Catherine Thomson, the lone parent of a 12-year-old daughter, has been told it could take two years to clear up her case. She has been refused crisis payments by both the Inland Revenue and her local benefits office. Her temporary job stopped in September. She informed the Revenue and instantly made herself poorer and a key figure in her own Kafkaesque nightmare.

"I don't understand the figures - it's driving me nuts. The Revenue says it's the benefits people's fault and the benefits people say it's the Revenue. They don't look like agreeing any time soon, so Christmas looks like it's going to be miserable," she says.

Caroline McGuigan, a mother of three who lives in Glasgow, is in the farcical position of owing the Revenue tax credit centre in Preston £1,274 in "overpaid tax credits" while holding a cheque in her hand for £506.80 - a top-up payment issued by her local tax office.

The tax office computer can't talk to the tax credit centre in Preston. It doesn't know what she should be receiving in tax credits but officials could see from her bank statements that tax credit money was not going in.

Ms McGuigan is a single parent who lost her job at the end of August when the care home where she worked part-time closed down. She earned £556 a month. Her tax credit payments had always been erratic, but she trusted the Revenue to top up her income with the right amount of cash.

"You didn't imagine that they could be getting it wrong. They are the experts," she says.

After a wait from April to June for the new working tax credit and child tax credit payments, when she was forced to borrow from friends and family, she received wildly different amounts in her bank account.

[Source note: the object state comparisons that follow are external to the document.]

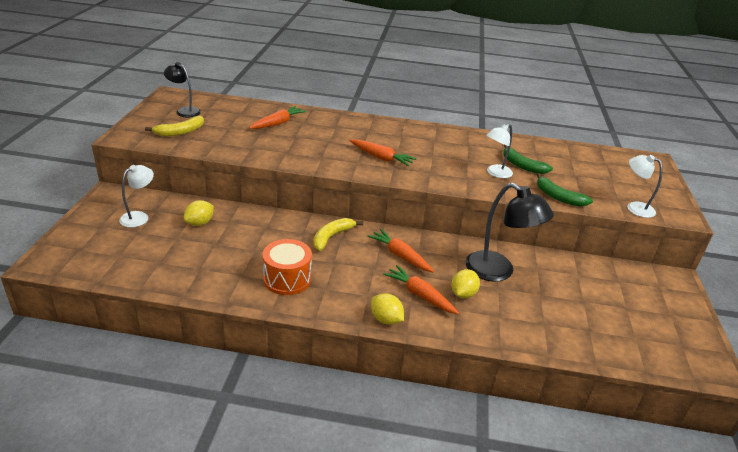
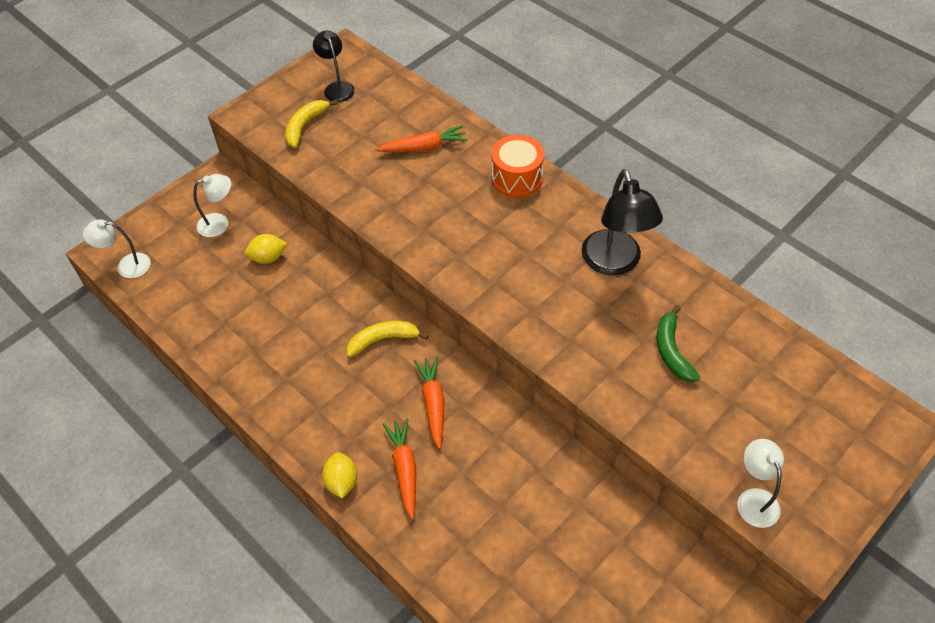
camera: 40 degrees right, 20 degrees up
(180, 132) = (305, 126): yellow banana -> yellow banana turned 120 degrees clockwise
(287, 279) = (292, 377): orange drum -> orange drum (517, 178)
(381, 158) = (494, 259): orange carrot -> none
(463, 294) = (452, 493): yellow lemon -> none
(495, 173) = (618, 349): white lamp -> white lamp (126, 266)
(498, 271) = (524, 484): black lamp -> black lamp (614, 263)
(558, 197) = (660, 429): green banana -> none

On June 5 alone she received payments of £84.99, £139.58 and £1,206.24, which she presumed were, in part, back payments for April and May. On June 11 she had three more payments and on June 19, payments of £85.69, £111.67 and £205.27.

"The old system paid me £291 a fortnight, every fortnight," she says. It allowed her to budget and plan for her children. Since April she has been able to do neither.

"I told the Inland Revenue I had lost my job but they just didn't take any notice. They kept paying me credits. When they did, they cut my tax credits. The problem was the benefit office didn't believe I wasn't still getting tax credits and they cut my income support payments," she says.

The Oneplus centre in Glasgow, which supports single parents, says Caroline is one of many who suffer at the hands of the Revenue. Adviser Craig Mackenzie says anyone who has changed circumstances faces the possibility of a collapse in their income while the Revenue computers work out payments and the benefit system catches up.

Ms McGuigan, who is living on her child benefit, £29 child tax credit and £46 income support a week, is bitter that she has been abused by the Revenue after being encouraged back to work. "This system was set up to encourage single parents to go and work but it does the opposite. It's just a joke."

Like most people facing the prospect of paying back tax credits, she has been told the Revenue will work out a deal to smooth the repayments. But that effectively means she faces deductions from either her benefits or future tax credits.

An Inland Revenue spokesman says: "Welfare rights organisations are being consulted on the draft code of practice as part of our continuing informal consultation. The Revenue will be publishing the code of practice later this year."

At the other end of the scale are Rob & Kath Fidler. They have received the full child tax credit payment of £545 since April without any problem. They wrote to Jobs & Money, however, when four cheques totalling £1,400 arrived for Rob, and Kath received £1,200 - all from the Inland Revenue.

"I've earned more money from my savings than anything else in the past month. It is crazy that we get these payments when there are people who are getting nothing."

They think the trigger for the payments was a phone from Kath to say she had stopped working. "But that still doesn't explain how this money turned up," she says. "No doubt we will be receiving a rude letter in due course claiming the money back, implying that I had embezzled the money."